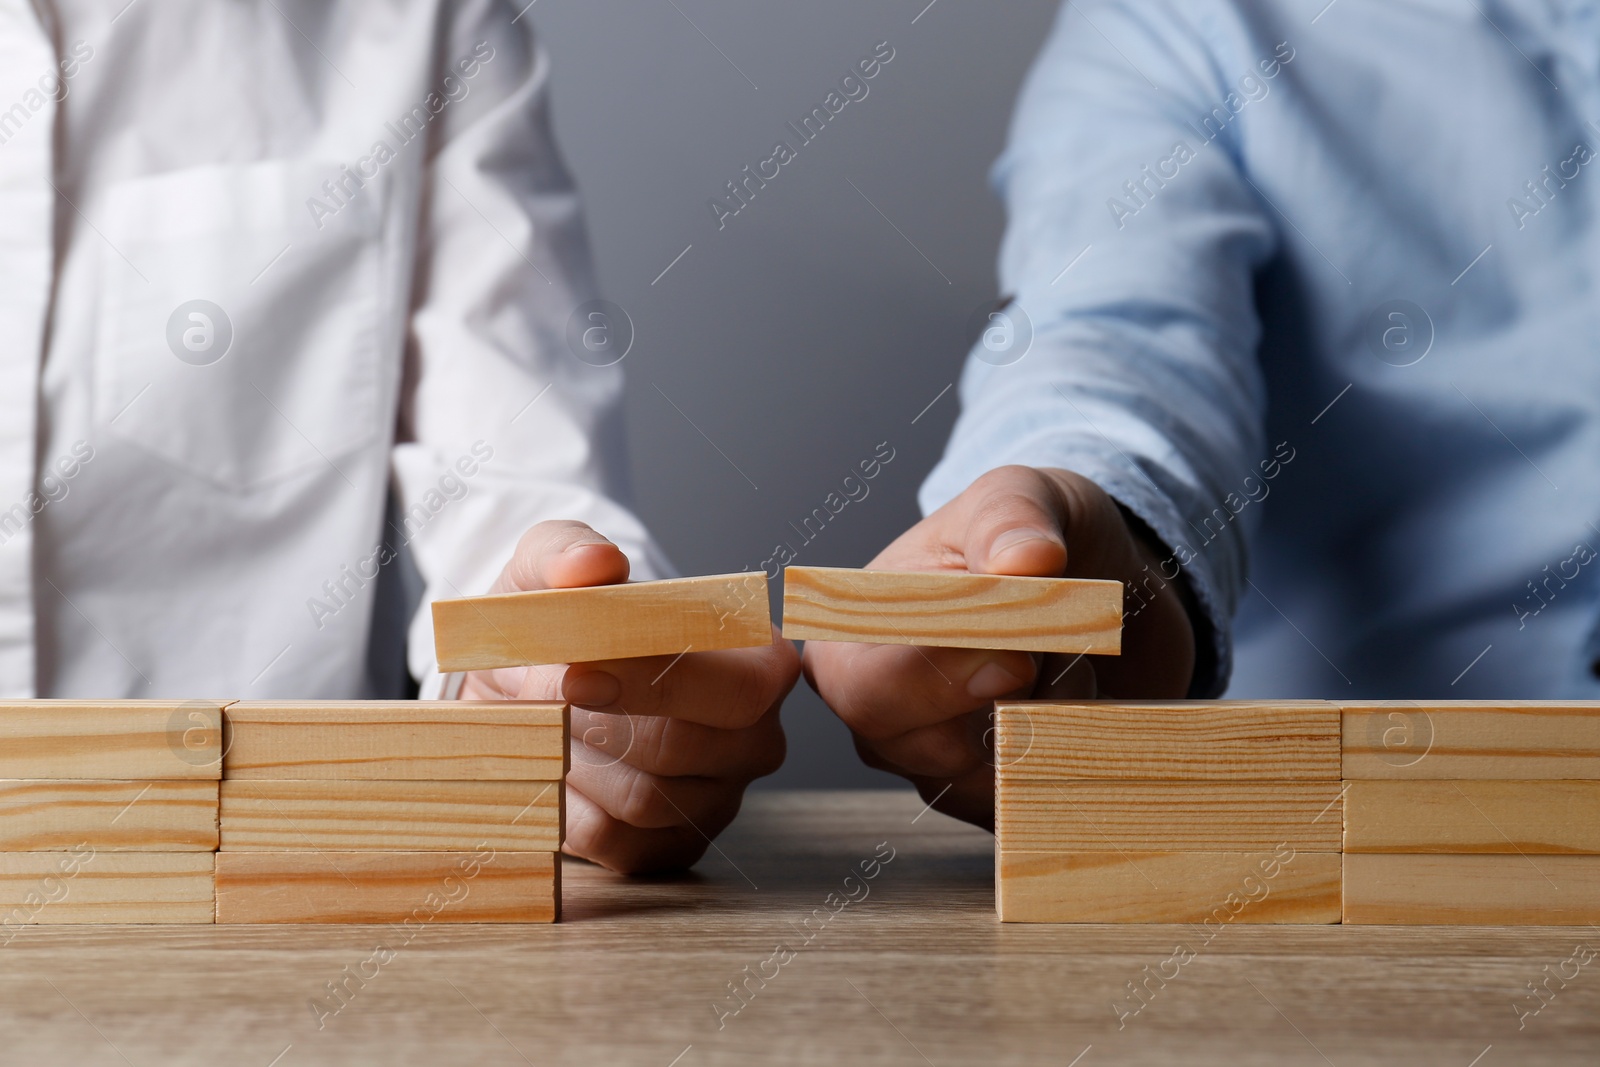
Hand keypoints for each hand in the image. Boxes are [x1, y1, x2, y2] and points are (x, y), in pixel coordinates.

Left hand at [460, 520, 797, 872]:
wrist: (526, 684)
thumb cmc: (561, 620)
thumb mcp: (553, 569)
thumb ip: (569, 552)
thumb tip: (594, 564)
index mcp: (761, 663)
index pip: (740, 687)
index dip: (658, 682)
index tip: (576, 669)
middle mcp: (756, 737)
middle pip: (684, 748)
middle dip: (595, 721)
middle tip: (538, 695)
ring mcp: (719, 800)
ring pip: (644, 799)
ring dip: (573, 760)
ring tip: (543, 720)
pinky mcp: (671, 849)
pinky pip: (616, 843)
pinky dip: (566, 806)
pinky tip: (552, 765)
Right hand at [802, 465, 1195, 828]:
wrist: (1095, 587)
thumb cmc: (1032, 536)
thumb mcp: (1025, 496)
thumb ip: (1013, 518)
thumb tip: (1028, 560)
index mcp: (853, 638)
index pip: (869, 690)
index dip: (944, 679)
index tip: (1017, 654)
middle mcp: (877, 715)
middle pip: (931, 752)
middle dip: (1014, 705)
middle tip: (1055, 653)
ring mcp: (932, 766)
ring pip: (997, 783)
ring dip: (1054, 725)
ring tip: (1066, 664)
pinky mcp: (992, 801)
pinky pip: (1034, 808)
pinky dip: (1075, 757)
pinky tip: (1081, 704)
------------
▶ [DIRECTIONS FOR THIS TASK]
The expected output is the exact run of lines from the line with "wrist: (526, 684)" through the last line of the material above.

▶ [ANSWER TO THIS TASK]
wrist: (526, 684)
thumb cmc: (561, 620)
thumb mcp: (553, 569)
thumb ip: (569, 552)
thumb tip: (594, 564)
index mcp: (761, 663)
index pip: (740, 687)
index dip: (658, 682)
index tip: (576, 669)
middle mcp: (756, 737)
middle pip: (684, 748)
middle dip: (595, 721)
middle tip: (538, 695)
ring mcp: (719, 800)
ring pip: (644, 799)
ring dip: (573, 760)
ring tip: (543, 720)
pinky mcp: (671, 849)
pinky pip: (616, 843)
pinky dip: (566, 806)
pinky tip: (552, 765)
Right hand at [802, 465, 1195, 828]:
wrist: (1095, 587)
thumb cmc: (1032, 536)
thumb mcp: (1025, 496)
thumb ip: (1013, 518)
thumb tip: (1028, 560)
index mcp: (853, 638)
index pip: (869, 690)
index dip: (944, 679)
index tip: (1017, 654)
middle mcp: (877, 715)
middle pip: (931, 752)
middle dip: (1014, 705)
middle tip: (1055, 653)
ring mcp: (932, 766)
ring pip: (997, 783)
ring dip: (1054, 725)
ring tip: (1066, 664)
pinky mcp: (992, 801)
pinky pip: (1034, 808)
pinky dip: (1075, 757)
pinky tip: (1081, 704)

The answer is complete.